- _Problem_:
Aşağıdaki mekân ve eğitim yazısına göre toplumların eğitim programlarına uygun mekânlar düşünüp geliştirmesine yol açan gelişmelerin türlerini sıralayın.

- _Gösterilen Metin_:
..............................

Mekan ve Mimarinin Eğitimde Başarıya Etkisi

Mekan ve Mimarinin Eğitimde Başarıya Etkisi

Genel Müdürümüz Sayın Sevinç Atabay’ın Vitra Çağdaş Mimarlık Dizisi, Eğitim Yapıları Kitabı “Mekan ve Mimarinin Eğitimde Başarıya Etkisi” konulu yazısı

İnsanlık tarihi boyunca eğitsel faaliyetlerde, insanlar daima mekânlarla bütünleşmiş ve değer kazanmıştır. Tarihsel veriler, toplumların belirli dönemlerde felsefi, dini ve bilimsel gelişmelerin sonucunda, eğitim programlarının amacına uygun mekânlar düşünüp geliştirdiklerini göstermektedir.

Çağımızda okullar bir öğrenme yeri olarak tanımlanmakta ve okullardaki öğrenmenin etkili bir biçimde gerçekleştirilmesi beklenmektedir. Bütün okullar, gerekli ortam ve koşullar sağlandığında, uygun bir eğitim ve öğretim hizmeti sağlayabilir; iç ve dış çevrelerinde yapılacak iyileştirmelerle etkili ve başarılı bir öğrenmeyi gerçekleştirebilirler.

..............................

Saklanan Veriler
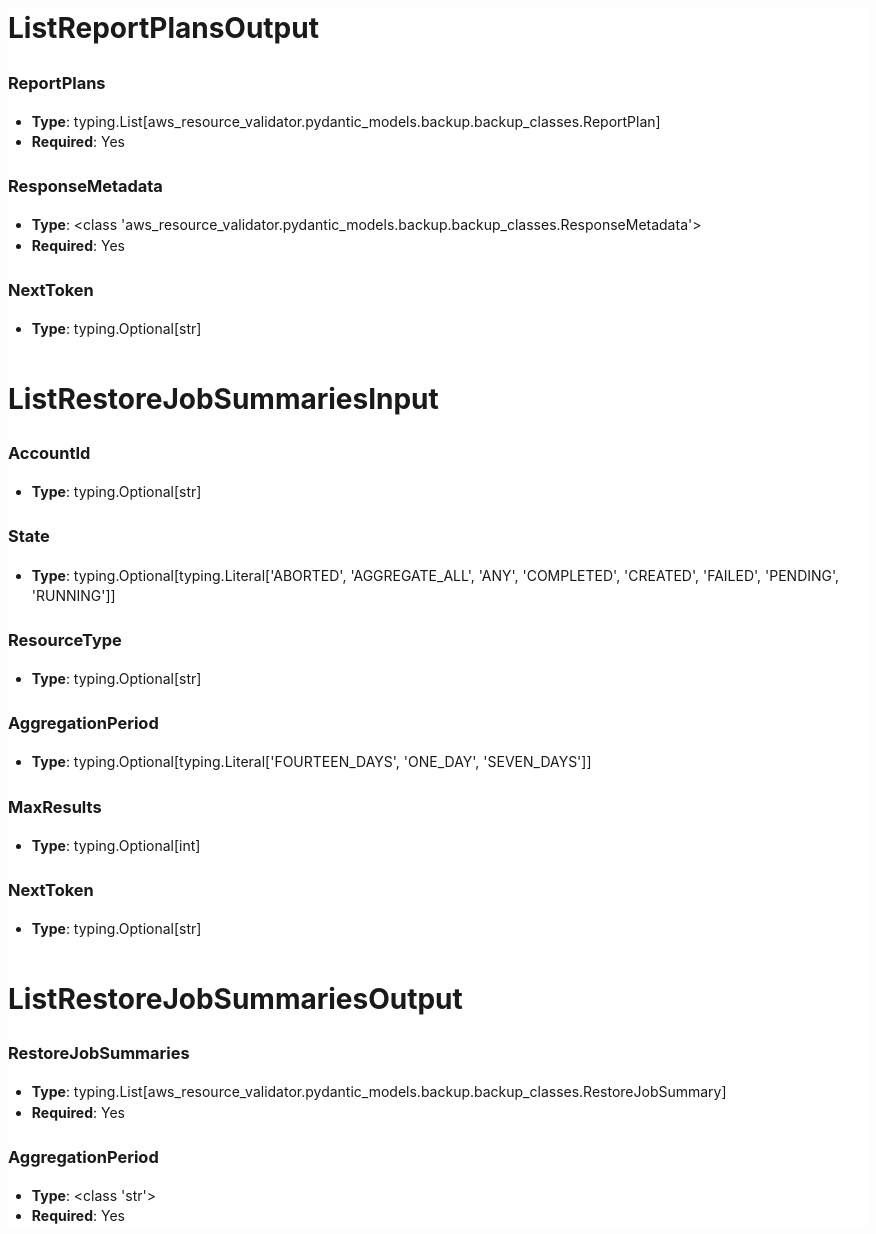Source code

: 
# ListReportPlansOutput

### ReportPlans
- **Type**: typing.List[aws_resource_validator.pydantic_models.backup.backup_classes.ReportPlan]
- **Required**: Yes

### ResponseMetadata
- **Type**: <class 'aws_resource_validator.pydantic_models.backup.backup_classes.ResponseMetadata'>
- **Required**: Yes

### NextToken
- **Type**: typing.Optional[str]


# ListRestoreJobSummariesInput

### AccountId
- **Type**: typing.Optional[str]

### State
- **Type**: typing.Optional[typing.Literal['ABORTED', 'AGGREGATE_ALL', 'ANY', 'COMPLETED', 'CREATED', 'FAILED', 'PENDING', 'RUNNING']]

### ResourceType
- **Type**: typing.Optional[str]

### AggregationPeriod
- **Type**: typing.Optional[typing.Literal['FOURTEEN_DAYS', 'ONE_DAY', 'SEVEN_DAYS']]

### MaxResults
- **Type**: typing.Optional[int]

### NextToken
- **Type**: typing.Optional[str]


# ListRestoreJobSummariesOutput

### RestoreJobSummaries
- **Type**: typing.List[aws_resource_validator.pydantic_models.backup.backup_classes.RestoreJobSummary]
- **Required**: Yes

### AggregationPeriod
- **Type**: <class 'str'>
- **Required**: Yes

..............................

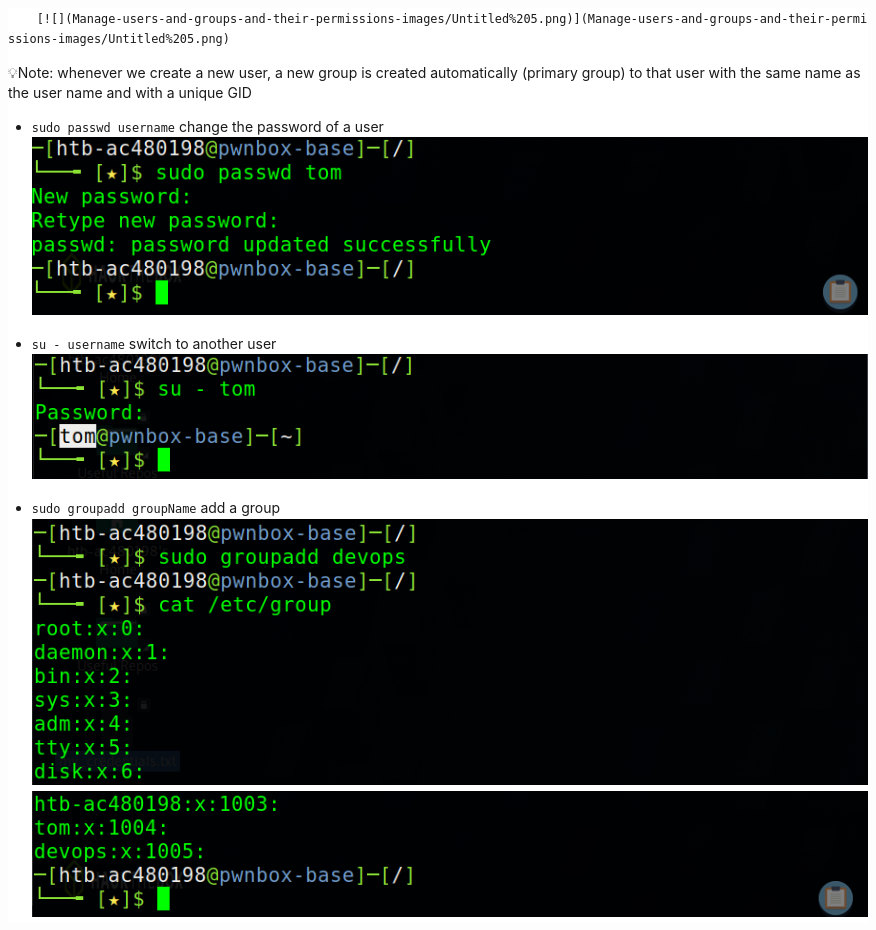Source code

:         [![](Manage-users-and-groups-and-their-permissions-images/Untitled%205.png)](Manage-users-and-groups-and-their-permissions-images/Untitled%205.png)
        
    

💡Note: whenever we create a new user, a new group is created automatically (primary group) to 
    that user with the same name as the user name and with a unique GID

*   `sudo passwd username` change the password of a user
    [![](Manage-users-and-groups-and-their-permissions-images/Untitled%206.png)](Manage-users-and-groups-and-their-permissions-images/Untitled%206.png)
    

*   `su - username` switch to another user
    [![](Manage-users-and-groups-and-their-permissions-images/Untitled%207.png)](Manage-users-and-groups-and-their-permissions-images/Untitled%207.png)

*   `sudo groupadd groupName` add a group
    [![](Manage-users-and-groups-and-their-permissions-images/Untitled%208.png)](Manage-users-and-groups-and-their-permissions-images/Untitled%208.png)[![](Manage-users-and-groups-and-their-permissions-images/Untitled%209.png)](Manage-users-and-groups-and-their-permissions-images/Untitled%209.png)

..............................

- _Alıştırmanın Yanıtı_:
Felsefi, dini ve bilimsel gelişmeler.